### What you should do
Please return the items below verbatim, from the start of the items through the line that contains "Reading bottom to", including that line.

Chart understanding items
=== Section Start ===

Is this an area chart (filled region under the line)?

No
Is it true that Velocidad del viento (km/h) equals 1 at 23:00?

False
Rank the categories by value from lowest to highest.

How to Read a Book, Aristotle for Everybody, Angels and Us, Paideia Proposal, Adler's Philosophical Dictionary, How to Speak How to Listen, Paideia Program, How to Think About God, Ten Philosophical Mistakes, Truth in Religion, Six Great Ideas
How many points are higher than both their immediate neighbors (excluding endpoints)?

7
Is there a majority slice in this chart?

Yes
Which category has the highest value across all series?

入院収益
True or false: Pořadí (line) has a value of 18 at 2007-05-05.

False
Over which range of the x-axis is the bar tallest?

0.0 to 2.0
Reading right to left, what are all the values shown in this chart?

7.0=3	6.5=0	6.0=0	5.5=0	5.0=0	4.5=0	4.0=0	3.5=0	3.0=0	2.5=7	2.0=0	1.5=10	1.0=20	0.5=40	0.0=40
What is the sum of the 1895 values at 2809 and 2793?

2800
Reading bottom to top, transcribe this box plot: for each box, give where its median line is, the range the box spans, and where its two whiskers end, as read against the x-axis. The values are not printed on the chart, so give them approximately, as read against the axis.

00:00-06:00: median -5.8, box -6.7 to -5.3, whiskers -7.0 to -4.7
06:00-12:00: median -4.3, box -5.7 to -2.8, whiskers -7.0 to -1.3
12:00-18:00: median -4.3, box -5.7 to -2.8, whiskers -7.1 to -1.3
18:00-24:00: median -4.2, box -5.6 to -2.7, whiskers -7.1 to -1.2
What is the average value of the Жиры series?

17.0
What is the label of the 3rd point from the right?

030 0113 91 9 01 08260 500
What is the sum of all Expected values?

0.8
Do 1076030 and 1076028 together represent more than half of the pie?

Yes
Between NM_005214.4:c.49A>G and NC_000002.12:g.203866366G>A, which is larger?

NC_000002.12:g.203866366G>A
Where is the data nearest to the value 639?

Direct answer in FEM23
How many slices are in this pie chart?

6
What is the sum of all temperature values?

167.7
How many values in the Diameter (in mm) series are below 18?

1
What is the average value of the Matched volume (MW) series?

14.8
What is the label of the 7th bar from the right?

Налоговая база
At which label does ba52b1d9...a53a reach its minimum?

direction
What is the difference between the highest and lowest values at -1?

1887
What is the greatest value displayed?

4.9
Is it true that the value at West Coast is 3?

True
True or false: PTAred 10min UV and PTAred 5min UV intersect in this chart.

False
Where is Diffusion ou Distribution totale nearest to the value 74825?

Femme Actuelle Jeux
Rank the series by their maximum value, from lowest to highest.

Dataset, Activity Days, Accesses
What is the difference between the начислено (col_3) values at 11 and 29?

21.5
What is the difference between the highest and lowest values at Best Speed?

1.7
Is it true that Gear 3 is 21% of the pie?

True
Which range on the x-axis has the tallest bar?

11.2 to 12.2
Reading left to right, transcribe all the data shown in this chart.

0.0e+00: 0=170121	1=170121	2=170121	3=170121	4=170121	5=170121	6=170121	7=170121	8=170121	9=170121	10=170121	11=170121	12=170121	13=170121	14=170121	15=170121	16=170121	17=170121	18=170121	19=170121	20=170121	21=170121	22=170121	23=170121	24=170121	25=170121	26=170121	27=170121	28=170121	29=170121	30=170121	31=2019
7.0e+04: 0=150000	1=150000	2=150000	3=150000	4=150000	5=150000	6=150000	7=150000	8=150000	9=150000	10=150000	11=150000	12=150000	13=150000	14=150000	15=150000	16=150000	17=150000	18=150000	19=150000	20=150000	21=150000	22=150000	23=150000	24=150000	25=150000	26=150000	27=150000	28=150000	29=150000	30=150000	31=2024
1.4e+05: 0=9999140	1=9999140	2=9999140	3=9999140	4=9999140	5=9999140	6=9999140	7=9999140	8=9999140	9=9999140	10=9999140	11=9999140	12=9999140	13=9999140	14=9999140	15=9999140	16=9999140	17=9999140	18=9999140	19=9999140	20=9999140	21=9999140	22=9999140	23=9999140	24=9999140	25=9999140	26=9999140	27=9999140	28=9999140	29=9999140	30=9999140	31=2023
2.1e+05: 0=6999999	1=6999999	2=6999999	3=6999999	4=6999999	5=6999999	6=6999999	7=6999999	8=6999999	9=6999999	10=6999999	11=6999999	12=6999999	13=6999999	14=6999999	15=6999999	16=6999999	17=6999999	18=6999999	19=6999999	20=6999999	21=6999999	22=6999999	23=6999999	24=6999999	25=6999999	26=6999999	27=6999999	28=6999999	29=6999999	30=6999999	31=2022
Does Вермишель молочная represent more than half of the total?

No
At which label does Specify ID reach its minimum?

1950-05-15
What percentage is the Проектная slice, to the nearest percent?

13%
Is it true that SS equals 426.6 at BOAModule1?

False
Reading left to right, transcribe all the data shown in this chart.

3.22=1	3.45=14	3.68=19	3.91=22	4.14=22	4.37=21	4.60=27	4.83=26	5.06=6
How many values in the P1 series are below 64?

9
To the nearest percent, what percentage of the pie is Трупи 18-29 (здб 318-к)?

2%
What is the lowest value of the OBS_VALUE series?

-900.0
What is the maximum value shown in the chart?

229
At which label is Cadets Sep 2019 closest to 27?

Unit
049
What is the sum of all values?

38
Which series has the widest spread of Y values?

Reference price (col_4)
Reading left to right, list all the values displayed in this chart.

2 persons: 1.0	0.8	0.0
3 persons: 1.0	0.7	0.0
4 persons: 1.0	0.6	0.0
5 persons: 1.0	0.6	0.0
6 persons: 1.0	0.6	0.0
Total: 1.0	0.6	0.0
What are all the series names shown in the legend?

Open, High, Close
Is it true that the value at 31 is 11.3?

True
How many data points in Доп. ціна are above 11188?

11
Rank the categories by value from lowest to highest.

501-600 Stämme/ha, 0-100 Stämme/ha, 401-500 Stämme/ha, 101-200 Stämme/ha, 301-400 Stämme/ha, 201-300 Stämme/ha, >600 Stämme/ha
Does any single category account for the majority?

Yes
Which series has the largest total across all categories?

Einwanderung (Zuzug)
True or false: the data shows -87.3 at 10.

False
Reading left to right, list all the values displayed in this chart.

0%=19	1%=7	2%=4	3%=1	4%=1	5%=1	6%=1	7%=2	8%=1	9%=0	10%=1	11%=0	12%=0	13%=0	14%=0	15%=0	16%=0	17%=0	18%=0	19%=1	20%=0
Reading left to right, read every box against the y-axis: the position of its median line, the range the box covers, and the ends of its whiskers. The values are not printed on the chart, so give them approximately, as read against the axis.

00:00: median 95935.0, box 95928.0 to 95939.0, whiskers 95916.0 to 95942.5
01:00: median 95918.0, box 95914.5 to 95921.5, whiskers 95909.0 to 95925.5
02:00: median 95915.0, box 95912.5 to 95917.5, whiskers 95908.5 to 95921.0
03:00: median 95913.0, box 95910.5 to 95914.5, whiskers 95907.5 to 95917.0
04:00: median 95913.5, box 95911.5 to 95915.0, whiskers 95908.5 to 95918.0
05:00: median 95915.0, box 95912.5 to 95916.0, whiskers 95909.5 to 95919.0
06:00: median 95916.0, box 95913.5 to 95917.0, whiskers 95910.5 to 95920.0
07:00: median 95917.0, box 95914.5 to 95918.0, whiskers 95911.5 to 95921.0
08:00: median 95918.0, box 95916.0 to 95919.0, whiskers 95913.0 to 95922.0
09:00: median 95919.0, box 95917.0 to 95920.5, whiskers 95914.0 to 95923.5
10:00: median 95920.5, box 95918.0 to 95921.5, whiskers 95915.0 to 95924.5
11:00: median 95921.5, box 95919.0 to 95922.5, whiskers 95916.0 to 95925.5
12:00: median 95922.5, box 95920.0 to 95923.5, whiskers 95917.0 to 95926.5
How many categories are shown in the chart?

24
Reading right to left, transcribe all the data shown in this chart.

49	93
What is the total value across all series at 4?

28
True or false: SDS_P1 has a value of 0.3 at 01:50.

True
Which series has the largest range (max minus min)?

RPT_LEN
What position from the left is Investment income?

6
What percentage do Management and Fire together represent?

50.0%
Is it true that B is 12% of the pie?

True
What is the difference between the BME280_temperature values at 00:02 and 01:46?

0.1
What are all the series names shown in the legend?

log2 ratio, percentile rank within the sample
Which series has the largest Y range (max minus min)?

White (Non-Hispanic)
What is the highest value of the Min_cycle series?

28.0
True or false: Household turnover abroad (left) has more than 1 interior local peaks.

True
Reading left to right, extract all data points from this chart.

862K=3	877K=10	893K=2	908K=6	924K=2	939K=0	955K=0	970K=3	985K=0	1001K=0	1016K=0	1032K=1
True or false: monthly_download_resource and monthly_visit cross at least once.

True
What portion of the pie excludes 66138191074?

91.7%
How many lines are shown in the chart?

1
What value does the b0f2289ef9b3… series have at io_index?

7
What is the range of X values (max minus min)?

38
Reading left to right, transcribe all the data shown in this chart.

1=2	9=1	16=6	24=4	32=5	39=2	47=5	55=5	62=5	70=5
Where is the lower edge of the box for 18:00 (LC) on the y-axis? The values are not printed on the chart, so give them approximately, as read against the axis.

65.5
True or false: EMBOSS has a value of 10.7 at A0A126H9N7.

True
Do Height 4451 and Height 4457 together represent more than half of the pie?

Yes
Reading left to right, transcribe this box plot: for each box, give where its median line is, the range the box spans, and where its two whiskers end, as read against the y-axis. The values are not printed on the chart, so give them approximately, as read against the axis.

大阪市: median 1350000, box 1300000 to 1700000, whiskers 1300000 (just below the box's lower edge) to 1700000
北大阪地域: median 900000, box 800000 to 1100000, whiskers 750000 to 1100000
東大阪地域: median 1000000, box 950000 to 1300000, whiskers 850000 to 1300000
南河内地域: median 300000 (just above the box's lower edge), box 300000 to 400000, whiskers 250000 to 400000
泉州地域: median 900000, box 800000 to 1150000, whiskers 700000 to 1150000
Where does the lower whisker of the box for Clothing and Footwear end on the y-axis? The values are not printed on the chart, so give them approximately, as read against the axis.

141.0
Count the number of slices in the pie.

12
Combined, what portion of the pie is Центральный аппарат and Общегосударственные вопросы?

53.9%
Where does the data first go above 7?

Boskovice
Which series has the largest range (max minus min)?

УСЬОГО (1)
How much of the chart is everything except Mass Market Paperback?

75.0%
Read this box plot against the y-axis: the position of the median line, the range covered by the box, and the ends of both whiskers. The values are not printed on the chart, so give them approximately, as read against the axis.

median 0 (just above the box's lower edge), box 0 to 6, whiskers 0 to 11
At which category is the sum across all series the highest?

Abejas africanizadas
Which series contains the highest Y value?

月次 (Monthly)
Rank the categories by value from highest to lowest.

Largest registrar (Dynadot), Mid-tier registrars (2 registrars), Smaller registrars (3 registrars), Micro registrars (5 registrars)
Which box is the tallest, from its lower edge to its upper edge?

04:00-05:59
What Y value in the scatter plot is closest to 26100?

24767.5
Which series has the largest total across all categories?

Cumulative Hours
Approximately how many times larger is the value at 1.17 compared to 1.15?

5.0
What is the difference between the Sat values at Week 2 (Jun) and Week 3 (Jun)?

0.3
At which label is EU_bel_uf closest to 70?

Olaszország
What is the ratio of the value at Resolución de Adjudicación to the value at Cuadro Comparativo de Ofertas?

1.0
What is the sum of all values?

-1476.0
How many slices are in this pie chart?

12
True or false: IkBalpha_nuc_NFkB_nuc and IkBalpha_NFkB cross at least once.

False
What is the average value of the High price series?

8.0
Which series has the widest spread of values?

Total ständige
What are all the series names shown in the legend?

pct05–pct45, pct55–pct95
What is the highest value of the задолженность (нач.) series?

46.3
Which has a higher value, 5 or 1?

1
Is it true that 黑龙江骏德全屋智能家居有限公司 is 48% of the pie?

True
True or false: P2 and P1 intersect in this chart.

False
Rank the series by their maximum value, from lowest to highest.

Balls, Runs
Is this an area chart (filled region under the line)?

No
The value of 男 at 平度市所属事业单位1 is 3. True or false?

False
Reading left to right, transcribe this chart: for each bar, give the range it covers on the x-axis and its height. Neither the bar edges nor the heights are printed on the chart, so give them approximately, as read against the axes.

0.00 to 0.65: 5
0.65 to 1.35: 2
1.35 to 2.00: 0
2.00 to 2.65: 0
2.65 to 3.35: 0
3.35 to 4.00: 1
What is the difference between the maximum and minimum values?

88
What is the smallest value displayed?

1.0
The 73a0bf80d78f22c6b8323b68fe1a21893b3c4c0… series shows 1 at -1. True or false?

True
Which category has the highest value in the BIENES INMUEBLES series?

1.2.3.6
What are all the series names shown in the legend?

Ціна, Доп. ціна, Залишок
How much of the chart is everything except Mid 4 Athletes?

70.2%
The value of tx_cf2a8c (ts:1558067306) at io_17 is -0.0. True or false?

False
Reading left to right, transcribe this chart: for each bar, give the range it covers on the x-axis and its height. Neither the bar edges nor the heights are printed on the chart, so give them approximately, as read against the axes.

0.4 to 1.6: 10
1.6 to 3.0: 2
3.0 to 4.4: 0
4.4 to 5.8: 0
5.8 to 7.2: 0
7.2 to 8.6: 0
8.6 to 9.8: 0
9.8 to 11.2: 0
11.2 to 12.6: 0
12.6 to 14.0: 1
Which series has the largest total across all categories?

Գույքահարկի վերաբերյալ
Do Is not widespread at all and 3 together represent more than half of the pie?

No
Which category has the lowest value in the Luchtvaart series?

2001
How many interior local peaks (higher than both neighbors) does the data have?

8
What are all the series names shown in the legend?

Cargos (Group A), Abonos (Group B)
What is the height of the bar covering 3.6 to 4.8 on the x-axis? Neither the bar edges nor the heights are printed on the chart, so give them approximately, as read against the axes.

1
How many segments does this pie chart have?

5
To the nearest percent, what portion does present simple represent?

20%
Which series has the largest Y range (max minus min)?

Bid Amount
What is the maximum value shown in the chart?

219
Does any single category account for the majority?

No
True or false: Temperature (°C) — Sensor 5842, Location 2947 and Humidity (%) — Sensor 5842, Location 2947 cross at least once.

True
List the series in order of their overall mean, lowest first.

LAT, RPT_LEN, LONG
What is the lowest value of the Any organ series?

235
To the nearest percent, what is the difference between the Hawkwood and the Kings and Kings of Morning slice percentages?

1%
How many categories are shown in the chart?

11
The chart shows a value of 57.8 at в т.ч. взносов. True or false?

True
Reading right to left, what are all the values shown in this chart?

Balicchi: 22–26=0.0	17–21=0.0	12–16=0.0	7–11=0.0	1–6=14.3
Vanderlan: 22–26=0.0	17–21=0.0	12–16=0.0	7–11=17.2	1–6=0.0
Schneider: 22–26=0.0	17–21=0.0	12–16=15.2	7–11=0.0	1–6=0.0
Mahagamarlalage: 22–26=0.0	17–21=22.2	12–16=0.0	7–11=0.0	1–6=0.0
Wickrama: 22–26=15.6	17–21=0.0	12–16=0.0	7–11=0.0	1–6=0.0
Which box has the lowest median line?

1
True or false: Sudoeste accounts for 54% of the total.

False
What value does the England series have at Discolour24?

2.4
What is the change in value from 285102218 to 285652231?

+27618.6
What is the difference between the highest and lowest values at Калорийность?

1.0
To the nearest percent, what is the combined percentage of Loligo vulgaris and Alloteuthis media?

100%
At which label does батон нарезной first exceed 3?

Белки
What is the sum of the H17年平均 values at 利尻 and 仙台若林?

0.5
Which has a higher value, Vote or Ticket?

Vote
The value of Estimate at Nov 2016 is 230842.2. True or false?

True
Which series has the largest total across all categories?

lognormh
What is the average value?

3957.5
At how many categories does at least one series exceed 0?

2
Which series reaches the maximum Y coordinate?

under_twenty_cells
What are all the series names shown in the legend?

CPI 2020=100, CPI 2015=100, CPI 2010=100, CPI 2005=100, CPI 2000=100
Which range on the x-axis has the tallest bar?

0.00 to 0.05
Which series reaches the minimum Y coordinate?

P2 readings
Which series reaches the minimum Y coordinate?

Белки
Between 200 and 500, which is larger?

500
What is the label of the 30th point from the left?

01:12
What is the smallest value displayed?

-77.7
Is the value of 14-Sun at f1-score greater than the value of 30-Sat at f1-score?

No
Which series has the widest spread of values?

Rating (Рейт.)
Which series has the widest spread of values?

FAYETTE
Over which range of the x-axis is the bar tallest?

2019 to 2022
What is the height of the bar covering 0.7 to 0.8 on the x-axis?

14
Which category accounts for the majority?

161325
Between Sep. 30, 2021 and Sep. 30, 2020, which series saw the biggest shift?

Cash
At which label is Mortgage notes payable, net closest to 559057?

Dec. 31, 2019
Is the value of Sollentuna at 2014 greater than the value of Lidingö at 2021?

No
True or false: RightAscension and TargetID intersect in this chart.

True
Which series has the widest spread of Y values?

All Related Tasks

=== Section End ===

### Result of this task
Is this an area chart (filled region under the line)?

No
Is it true that Velocidad del viento (km/h) equals 1 at 23:00?

False
Rank the categories by value from lowest to highest.

How to Read a Book, Aristotle for Everybody, Angels and Us, Paideia Proposal, Adler's Philosophical Dictionary, How to Speak How to Listen, Paideia Program, How to Think About God, Ten Philosophical Mistakes, Truth in Religion, Six Great Ideas
How many points are higher than both their immediate neighbors (excluding endpoints)?

7
Is there a majority slice in this chart?

Yes
Which category has the highest value across all series?

入院収益
True or false: Pořadí (line) has a value of 18 at 2007-05-05.

False
Over which range of the x-axis is the bar tallest?

0.0 to 2.0
Reading right to left, what are all the values shown in this chart?

7.0=3	6.5=0	6.0=0	5.5=0	5.0=0	4.5=0	4.0=0	3.5=0	3.0=0	2.5=7	2.0=0	1.5=10	1.0=20	0.5=40	0.0=40
What is the sum of the 1895 values at 2809 and 2793?

2800
Reading bottom to top, transcribe this box plot: for each box, give where its median line is, the range the box spans, and where its two whiskers end, as read against the x-axis. The values are not printed on the chart, so give them approximately, as read against the axis.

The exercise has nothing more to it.